• [RECORDS FOR THE TASK]:
* * *

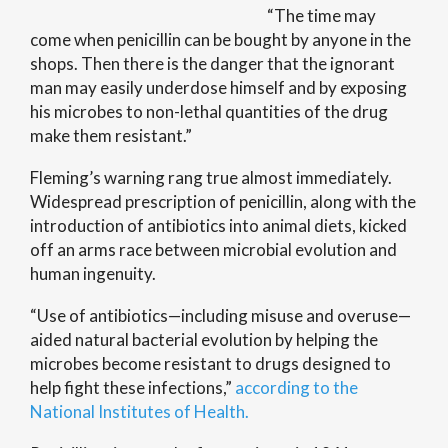
“The time may
come when penicillin can be bought by anyone in the
shops. Then there is the danger that the ignorant
man may easily underdose himself and by exposing
his microbes to non-lethal quantities of the drug
make them resistant.”
Fleming’s warning rang true almost immediately.
Widespread prescription of penicillin, along with the
introduction of antibiotics into animal diets, kicked
off an arms race between microbial evolution and
human ingenuity.
“Use of antibiotics—including misuse and overuse—
aided natural bacterial evolution by helping the
microbes become resistant to drugs designed to
help fight these infections,”
according to the
National Institutes of Health.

* * *

• [DESCRIPTION OF THE TASK]: The records above should be reproduced exactly, with the pictures omitted.

• [OUTPUT OF THE EXERCISE]:
“The time may
come when penicillin can be bought by anyone in the
shops. Then there is the danger that the ignorant
man may easily underdose himself and by exposing
his microbes to non-lethal quantities of the drug
make them resistant.”
Fleming’s warning rang true almost immediately.
Widespread prescription of penicillin, along with the
introduction of antibiotics into animal diets, kicked
off an arms race between microbial evolution and
human ingenuity.
“Use of antibiotics—including misuse and overuse—
aided natural bacterial evolution by helping the
microbes become resistant to drugs designed to
help fight these infections,”
according to the
National Institutes of Health.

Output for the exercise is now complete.